## [任务说明]
请照原文抄写下面关于Flink提交JobGraph的节选中的一段,从“- 接着,通过Package”开始,到“传递,可以通过程序解析出来。”结束。

用户编写的可执行Jar包,在本地客户端生成JobGraph,先看下flink生成并提交JobGraph的大致流程。
提交过程
- 首先,生成PackagedProgram。
- 接着,通过PackagedProgramUtils从PackagedProgram中提取JobGraph。
- 最后,通过ClusterDescriptor将JobGraph提交到集群中。
关于任务提交这部分可以参考flinkStreamSQL任务提交流程代码,比直接看源码要简单很多。此处,我参考flink1.8源码进行说明。
生成PackagedProgram
buildProgram通过提取命令行中传递的参数,将用户程序jarFile、程序参数programArgs、程序依赖的classpaths传递给PackagedProgram。entryPointClass如果不传递,可以通过程序解析出来。
CliFrontend#buildProgram
PackagedProgram buildProgram(ProgramOptions options) throws FileNotFoundException, ProgramInvocationException {
String[] programArgs = options.getProgramArgs();
String jarFilePath = options.getJarFilePath();
List<URL> classpaths = options.getClasspaths();
File jarFile = new File(jarFilePath);
// main方法类
String entryPointClass = options.getEntryPointClassName();
PackagedProgram program = entryPointClass == null ?

## [所给资料]

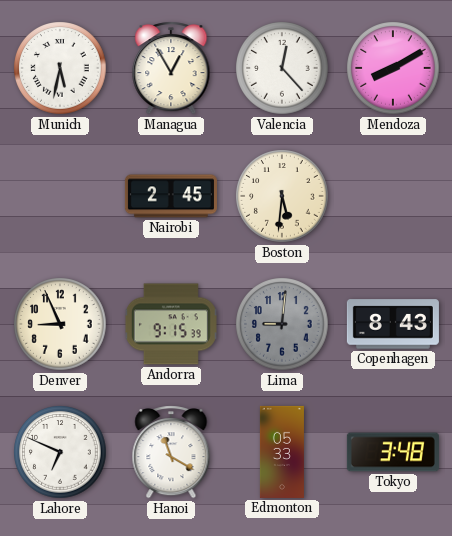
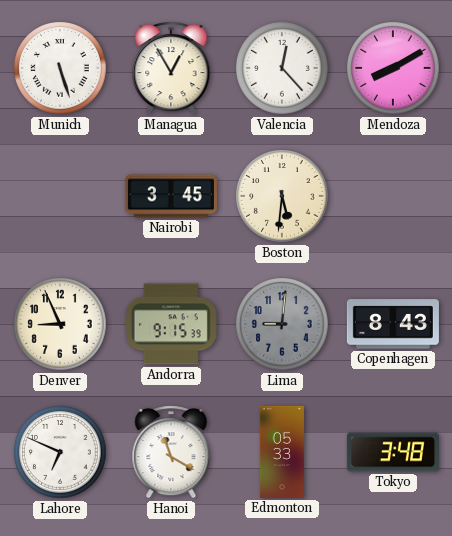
Munich: 5:32 -> 5:27
Nairobi: 2:45 -> 3:45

## [正确答案]
- 接着,通过PackagedProgramUtils从PackagedProgram中提取JobGraph。
- 最后,通过ClusterDescriptor将JobGraph提交到集群中。
关于任务提交这部分可以参考flinkStreamSQL任务提交流程代码,比直接看源码要简单很多。此处,我参考flink1.8源码进行说明。
生成PackagedProgram
buildProgram通过提取命令行中传递的参数,将用户程序jarFile、程序参数programArgs、程序依赖的classpaths传递给PackagedProgram。entryPointClass如果不传递,可以通过程序解析出来。